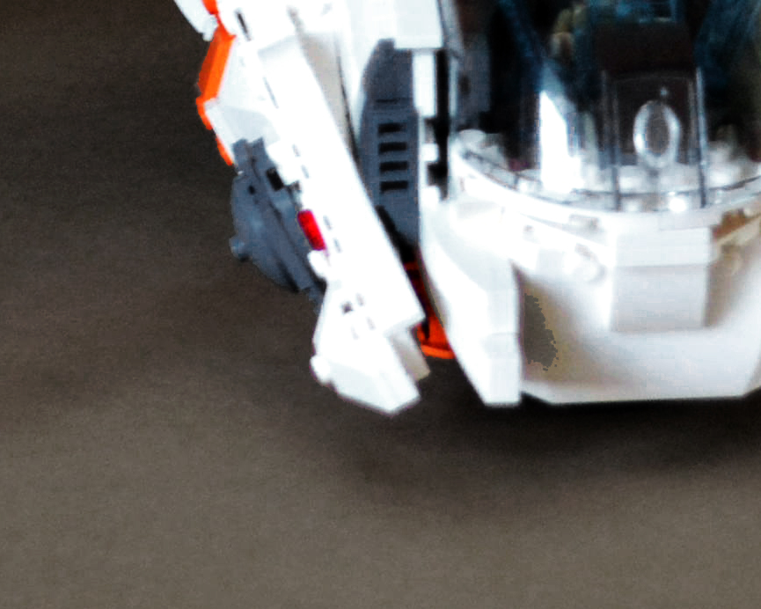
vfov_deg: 6.0
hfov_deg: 7.6
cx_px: 252
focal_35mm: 255
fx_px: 5743
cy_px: -444
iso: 900
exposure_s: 1/60
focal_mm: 34
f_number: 5
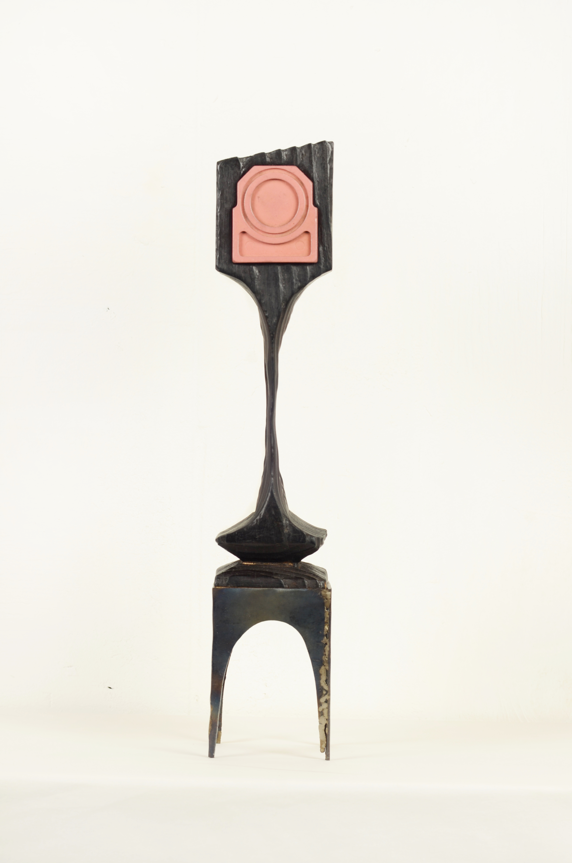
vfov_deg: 16.1
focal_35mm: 128
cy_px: 432
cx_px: 286
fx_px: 3052
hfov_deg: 10.7
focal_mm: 85
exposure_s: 1/8
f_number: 9
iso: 160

* Task item
Make an exact printout of the listing above, omitting the images.

* Response
vfov_deg: 6.0
hfov_deg: 7.6
cx_px: 252
focal_35mm: 255
fx_px: 5743
cy_px: -444
iso: 900
exposure_s: 1/60
focal_mm: 34
f_number: 5
vfov_deg: 16.1
focal_35mm: 128
cy_px: 432
cx_px: 286
fx_px: 3052
hfov_deg: 10.7
focal_mm: 85
exposure_s: 1/8
f_number: 9
iso: 160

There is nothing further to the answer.